In InnerSpace, every depicted form is more than a visual object. Each image is a concept made visible—a moment where thought acquires shape. This project introduces a universe that exists alongside the physical world yet remains fundamentally separate from it: a realm where ideas, emotions, and meanings exist without matter, weight, or extension.
The Conceptual Realm is not a place one can enter physically. It is a dimension of pure abstraction, where concepts exist independently of material form. Every line, structure, and configuration in InnerSpace originates from this realm. The images do not illustrate objects; they translate ideas that seek expression in visible form.
Concepts are the fundamental entities of this realm. They possess identity, structure, and relational logic. Some are elemental—simple, irreducible truths. Others are complex constructions composed of multiple concepts interacting. Everything that can be conceived, and even that which resists conception, exists here as a conceptual entity, free from physical properties such as size, mass, or energy.
These entities cannot be perceived directly. They are accessible only through thought. The mind functions as an interface: a processor capable of receiving, interpreting, and restructuring concepts. Through cognition, imagination, and creative synthesis, concepts can be contemplated, decomposed, and reassembled. The artworks of InnerSpace emerge from this process. They are not depictions of the conceptual realm but manifestations produced by the mind as it engages with it.
Within the narrative framework of InnerSpace, some concepts do not wait for human interpretation. They attempt to materialize autonomously, bypassing cognition and forcing themselves into physical reality in distorted or unstable forms. Certain works in the series present themselves as records of such events—conceptual breaches where meaning erupts directly into matter.
Separating the conceptual and physical worlds is a permeable boundary known as the Dream Fabric. This threshold allows transformation in both directions: ideas may acquire material traits, and physical forms may dissolve back into abstraction. When a concept crosses this boundary, it becomes subject to form, limitation, and visibility—sometimes stabilizing as a digital artwork.
The Conceptual Realm should not be understood as a spatial domain but as a field of meaning: eternal, invariant, and independent of perception. It contains everything that exists logically and symbolically—numbers, ethics, beauty, structures of thought. Philosophers such as Pythagoras, Plato, and Leibniz have described similar domains of underlying order or primordial truth beyond physical reality.
In this sense, everything belongs to the Conceptual Realm: individuals, histories, civilizations, and futures. Though intangible, it continuously interacts with lived experience. Humans embody concepts unconsciously and deliberately, giving them form through language, action, and art.

• WORK INSTRUCTIONS
In the InnerSpace text, what name is given to the permeable boundary between the conceptual and physical worlds? The listing below can be ignored.

[Records from a data collection]
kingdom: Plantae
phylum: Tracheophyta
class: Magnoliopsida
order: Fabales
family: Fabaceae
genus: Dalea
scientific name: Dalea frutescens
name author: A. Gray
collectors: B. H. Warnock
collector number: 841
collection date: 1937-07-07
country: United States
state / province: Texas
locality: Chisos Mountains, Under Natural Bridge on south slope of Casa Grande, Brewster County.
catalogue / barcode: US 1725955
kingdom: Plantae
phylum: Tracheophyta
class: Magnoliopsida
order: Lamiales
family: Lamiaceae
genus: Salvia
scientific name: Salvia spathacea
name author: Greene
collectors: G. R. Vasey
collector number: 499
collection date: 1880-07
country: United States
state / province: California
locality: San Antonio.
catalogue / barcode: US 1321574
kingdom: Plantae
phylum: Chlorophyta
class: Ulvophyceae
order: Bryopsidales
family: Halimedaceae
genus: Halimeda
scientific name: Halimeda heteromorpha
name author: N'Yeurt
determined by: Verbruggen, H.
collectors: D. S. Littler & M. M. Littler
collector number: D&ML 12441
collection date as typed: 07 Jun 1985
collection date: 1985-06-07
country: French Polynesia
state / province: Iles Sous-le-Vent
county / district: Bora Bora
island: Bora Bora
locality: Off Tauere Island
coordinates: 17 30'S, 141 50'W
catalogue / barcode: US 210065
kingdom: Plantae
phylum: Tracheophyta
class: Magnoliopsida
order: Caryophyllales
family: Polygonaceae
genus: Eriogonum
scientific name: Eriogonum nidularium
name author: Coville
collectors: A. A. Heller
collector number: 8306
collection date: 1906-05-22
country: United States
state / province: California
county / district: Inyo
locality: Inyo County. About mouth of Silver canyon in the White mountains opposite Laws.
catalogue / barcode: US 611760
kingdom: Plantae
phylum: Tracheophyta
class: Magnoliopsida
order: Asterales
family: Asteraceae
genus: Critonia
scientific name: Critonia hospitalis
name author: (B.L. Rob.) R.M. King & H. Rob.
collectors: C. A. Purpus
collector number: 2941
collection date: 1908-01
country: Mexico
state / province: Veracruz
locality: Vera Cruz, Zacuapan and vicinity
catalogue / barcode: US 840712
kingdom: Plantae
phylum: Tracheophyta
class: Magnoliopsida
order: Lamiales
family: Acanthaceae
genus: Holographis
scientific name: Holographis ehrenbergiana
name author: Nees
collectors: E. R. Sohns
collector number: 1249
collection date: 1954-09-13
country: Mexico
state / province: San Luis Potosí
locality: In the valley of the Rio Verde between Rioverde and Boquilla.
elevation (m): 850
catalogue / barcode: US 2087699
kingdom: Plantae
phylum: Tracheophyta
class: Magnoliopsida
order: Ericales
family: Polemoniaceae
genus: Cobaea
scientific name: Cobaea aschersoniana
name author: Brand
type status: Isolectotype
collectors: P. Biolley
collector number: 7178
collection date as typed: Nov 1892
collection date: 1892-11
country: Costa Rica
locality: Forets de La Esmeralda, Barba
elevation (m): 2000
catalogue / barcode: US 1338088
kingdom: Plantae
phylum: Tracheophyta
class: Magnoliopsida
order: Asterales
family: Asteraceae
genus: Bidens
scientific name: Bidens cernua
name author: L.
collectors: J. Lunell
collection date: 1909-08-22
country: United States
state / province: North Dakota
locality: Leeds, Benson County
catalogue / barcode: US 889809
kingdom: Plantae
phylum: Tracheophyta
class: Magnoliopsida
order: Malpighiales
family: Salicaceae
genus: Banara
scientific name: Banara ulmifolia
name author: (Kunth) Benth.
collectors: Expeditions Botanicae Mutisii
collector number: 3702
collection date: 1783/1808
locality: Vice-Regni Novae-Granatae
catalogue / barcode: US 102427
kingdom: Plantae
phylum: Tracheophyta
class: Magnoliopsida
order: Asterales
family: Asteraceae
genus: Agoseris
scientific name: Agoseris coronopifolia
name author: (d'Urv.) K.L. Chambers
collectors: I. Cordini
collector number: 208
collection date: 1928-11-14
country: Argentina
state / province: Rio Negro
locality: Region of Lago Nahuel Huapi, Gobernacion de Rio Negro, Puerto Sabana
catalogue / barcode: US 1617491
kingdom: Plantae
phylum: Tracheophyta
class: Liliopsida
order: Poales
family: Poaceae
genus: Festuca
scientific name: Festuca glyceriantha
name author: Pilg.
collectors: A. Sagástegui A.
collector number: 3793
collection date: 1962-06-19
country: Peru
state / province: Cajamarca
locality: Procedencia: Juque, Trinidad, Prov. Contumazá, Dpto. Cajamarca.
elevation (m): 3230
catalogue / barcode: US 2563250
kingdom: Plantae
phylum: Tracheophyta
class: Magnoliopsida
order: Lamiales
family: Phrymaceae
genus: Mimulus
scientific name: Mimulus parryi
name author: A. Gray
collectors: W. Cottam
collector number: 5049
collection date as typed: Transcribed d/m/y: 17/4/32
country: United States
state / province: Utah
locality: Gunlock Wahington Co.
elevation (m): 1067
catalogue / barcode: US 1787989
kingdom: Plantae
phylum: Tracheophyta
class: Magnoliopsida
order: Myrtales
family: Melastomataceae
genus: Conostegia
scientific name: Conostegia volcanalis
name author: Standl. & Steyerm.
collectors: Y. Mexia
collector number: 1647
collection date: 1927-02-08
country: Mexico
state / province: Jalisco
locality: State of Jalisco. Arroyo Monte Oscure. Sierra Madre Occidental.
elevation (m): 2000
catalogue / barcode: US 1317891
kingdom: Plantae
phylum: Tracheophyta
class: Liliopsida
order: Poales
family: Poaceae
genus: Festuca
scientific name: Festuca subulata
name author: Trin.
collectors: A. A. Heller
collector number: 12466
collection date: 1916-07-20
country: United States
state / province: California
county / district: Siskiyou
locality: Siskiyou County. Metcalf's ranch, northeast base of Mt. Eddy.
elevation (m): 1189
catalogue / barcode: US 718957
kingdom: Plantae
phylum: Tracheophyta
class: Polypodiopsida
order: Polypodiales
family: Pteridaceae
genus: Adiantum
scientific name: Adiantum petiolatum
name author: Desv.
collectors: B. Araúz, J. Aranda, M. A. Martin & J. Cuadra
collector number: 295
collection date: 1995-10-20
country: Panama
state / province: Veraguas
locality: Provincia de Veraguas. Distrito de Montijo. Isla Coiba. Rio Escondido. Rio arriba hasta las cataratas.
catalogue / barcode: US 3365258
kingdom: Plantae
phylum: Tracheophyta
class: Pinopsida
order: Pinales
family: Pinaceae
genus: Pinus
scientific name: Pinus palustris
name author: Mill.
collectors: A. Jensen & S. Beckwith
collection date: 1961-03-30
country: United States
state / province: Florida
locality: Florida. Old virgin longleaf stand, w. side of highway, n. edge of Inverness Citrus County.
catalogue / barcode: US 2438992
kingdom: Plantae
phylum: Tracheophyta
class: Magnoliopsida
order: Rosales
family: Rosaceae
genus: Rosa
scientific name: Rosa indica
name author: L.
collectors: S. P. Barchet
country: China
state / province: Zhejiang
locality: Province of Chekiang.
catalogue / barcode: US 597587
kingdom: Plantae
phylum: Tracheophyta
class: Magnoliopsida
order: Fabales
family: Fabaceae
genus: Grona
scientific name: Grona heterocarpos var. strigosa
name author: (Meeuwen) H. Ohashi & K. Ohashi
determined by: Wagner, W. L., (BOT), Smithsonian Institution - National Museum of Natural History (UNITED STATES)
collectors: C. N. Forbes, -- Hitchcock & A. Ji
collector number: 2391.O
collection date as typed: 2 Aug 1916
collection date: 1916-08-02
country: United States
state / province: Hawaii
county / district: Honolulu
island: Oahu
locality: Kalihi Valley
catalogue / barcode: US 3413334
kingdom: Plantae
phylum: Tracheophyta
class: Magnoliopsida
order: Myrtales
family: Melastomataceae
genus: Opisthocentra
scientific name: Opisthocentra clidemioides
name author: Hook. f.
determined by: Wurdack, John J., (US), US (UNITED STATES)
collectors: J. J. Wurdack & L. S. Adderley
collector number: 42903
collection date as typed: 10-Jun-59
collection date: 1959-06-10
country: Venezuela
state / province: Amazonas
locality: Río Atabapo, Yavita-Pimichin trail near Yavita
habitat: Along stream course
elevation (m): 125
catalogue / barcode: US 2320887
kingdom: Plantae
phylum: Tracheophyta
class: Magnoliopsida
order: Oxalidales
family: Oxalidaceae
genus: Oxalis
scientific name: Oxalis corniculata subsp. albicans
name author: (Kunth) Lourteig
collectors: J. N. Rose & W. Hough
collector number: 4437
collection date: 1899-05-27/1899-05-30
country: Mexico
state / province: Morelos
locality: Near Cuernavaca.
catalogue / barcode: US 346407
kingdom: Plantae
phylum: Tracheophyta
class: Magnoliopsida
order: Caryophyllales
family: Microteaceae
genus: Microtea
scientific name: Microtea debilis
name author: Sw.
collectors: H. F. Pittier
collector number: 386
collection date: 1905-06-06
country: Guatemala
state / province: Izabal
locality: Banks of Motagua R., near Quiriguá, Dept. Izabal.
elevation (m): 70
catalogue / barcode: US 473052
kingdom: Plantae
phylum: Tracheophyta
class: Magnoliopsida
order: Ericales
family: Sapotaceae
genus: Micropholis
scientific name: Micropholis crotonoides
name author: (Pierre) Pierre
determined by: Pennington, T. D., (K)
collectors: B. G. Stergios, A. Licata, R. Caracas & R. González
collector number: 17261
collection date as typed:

• EXPECTED ANSWER
The Dream Fabric.